Construct Validity—Analyses performed to assess whether expected distributions are observed, or expected relationships with structures, processes or outcomes are observed. This relationship suggests an underlying "construct"—in this case, what we assume to be "care coordination." We distinguish two levels of construct validity testing:
- Univariate or bivariate testing—description of response distribution or relationship with structures, processes or outcomes using bivariate statistical tests, such as correlations or t-tests. This is a weaker level of evidence than multivariate testing.
- Multivariate testing—assessment of relationships with structures, processes or outcomes using multivariate statistical techniques that control for potential confounding factors, such as multivariate regression analyses.
Convergent Validity—Responses or score on the measure are similar to the score on another validated measure of the same or related concept.
Content Validity—Measure is examined by subject matter experts to assess whether the measure reflects the underlying concept it was designed to capture. This includes expert panel review, Delphi or Nominal Group techniques, and focus groups. Revision following review and feedback is considered evidence supporting validity of the revised measure.
Indirect—Evidence that an earlier or related version of the measure is valid. This includes validation of the instrument outside a health care setting. This is a weaker category of evidence than evidence relating to the version and application of the measure under review.
In some cases, a particular test is not applicable to a measure. For example, assessing inter-rater reliability is not appropriate for measures of personal experience. Similarly, factor analyses are not appropriate for measures that do not group items into subsets.
A table was usedto summarize the type of testing conducted and the conclusions of that testing for each measure that underwent detailed assessment (Table B-2).

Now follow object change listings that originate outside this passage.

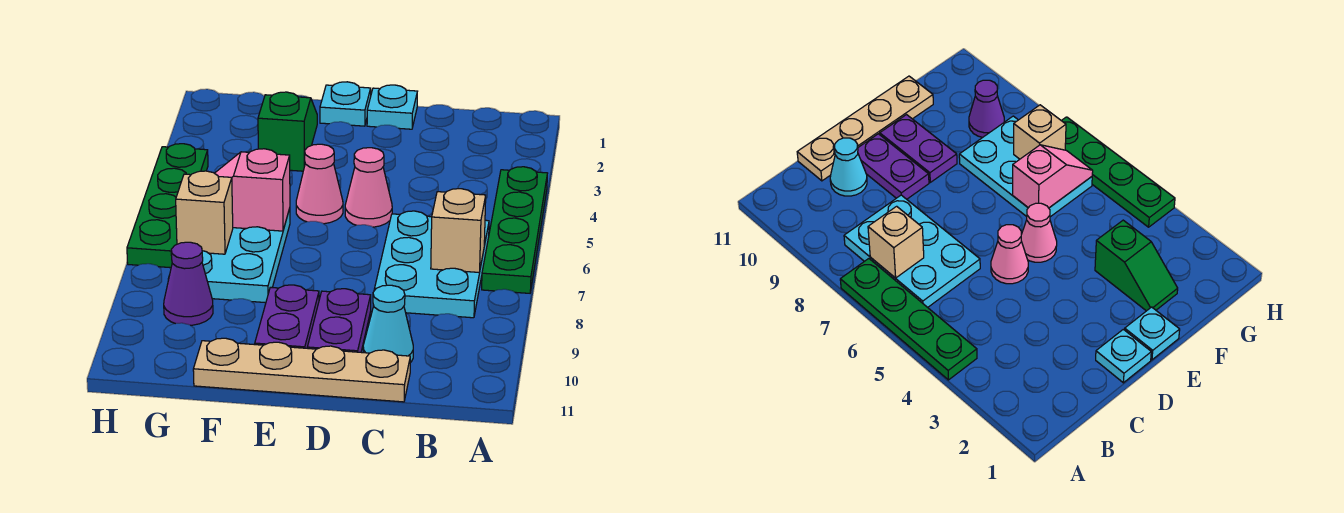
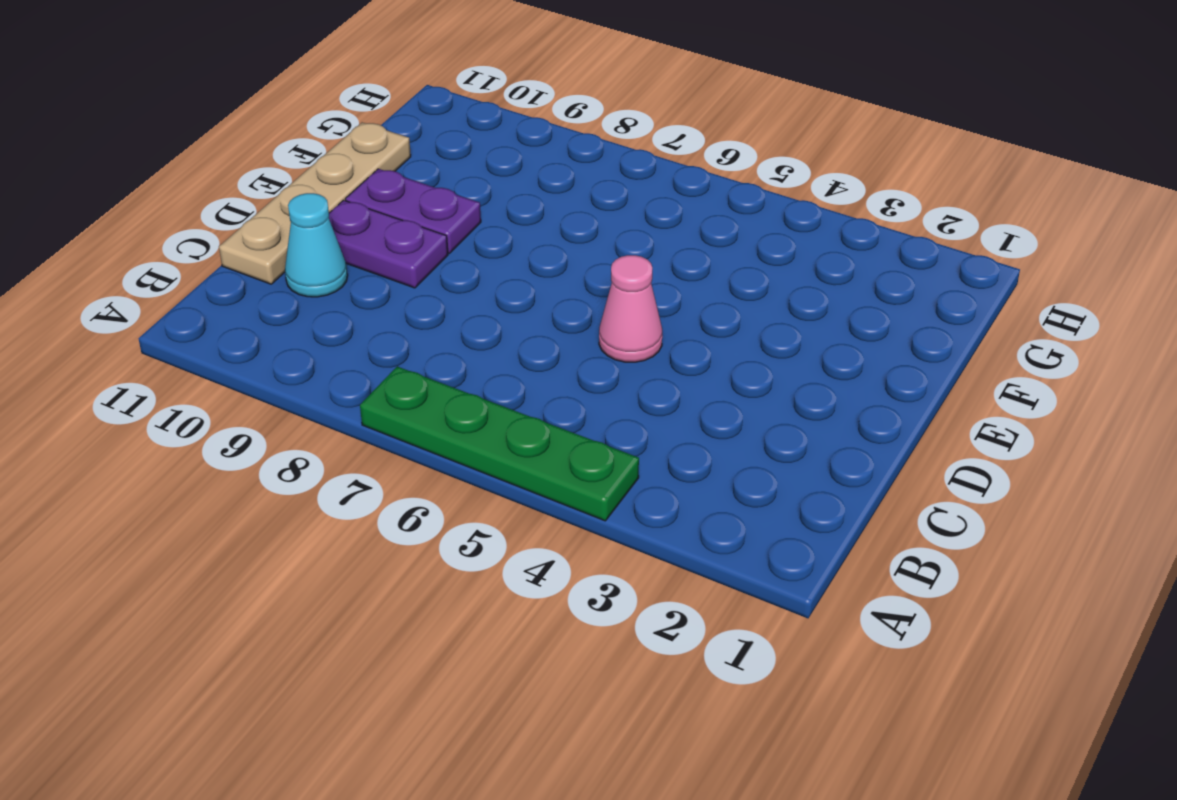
none -> cyan plate B6:C8 level 1
none -> cyan plate D1 level 1
none -> cyan plate E1 level 1

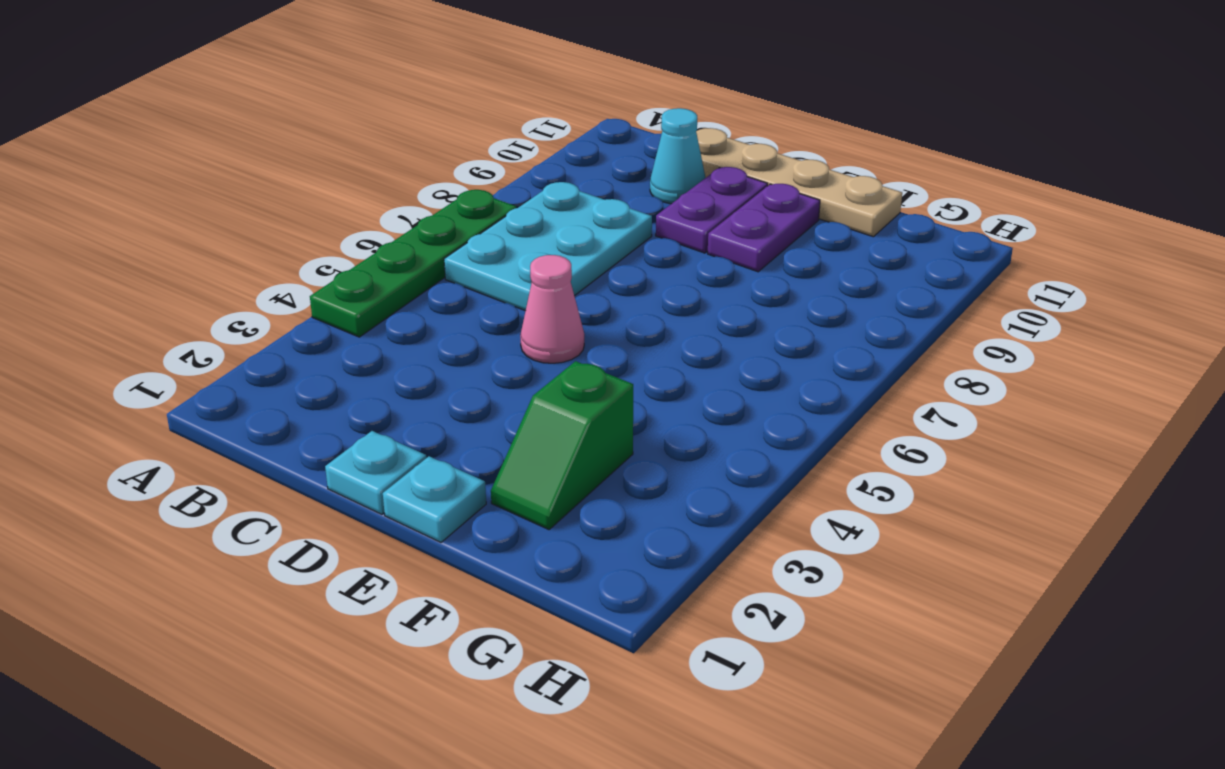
none -> pink cone E5 level 1
none -> cyan plate F6:G8 level 1
none -> purple cone G9 level 1

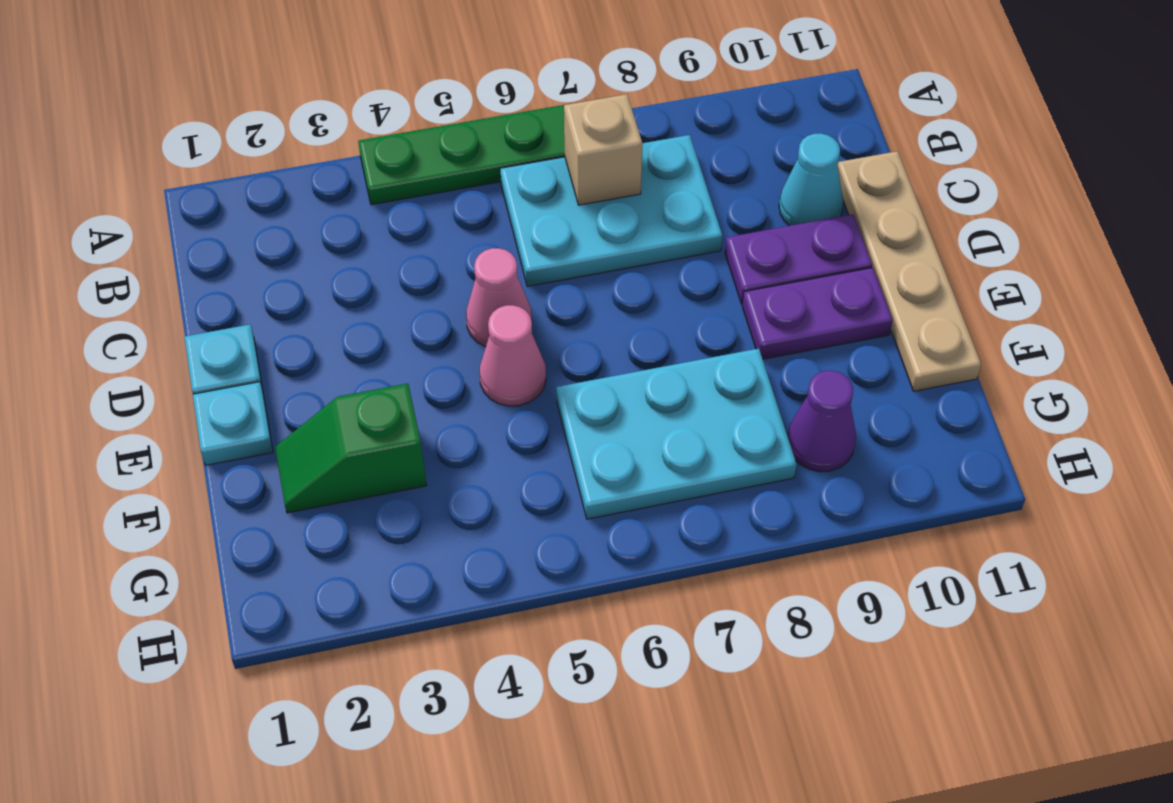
none -> green plate H4:H7 level 1
none -> pink slope F6:G6 level 2 top F
none -> tan brick G7 level 2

This schema was used for summarizing reliability and validity to provide an overview of testing and evidence for measures that underwent detailed assessment, and to highlight gaps where more testing may be needed. We did not use the reliability and validity profile to score measures in a quantitative way, because the weight of evidence is not equal among these categories of evidence. For example, multivariate analyses demonstrating construct validity is much stronger evidence of measure validity than indirect evidence pertaining to a previous or related version of a measure.
When making choices among measures, we based that choice on the details of reliability and validity testing and evidence linking measure results to outcomes.
i In the setting criterion used for the initial measure inclusion, measures were included in the Primary Care Facility category if they had been used in any primary care setting, or assessed a transition that included primary care, ambulatory care in general, or patients receiving care in the community. Measures were included in the Not Setting Specific category if their design or purpose clearly stated application to any health care setting, or if information on settings where the measure has been applied was not available in the Atlas sources reviewed. These definitions include some measures that focus on assessing coordination for a number of entities outside the scope of the primary care practice accountability/recognition measure set, and were thus excluded.
ii We did not consider mapping to the broad approaches domains from the Atlas framework as part of the domain coverage review because these domains reflect complex care delivery models rather than discrete coordination activities.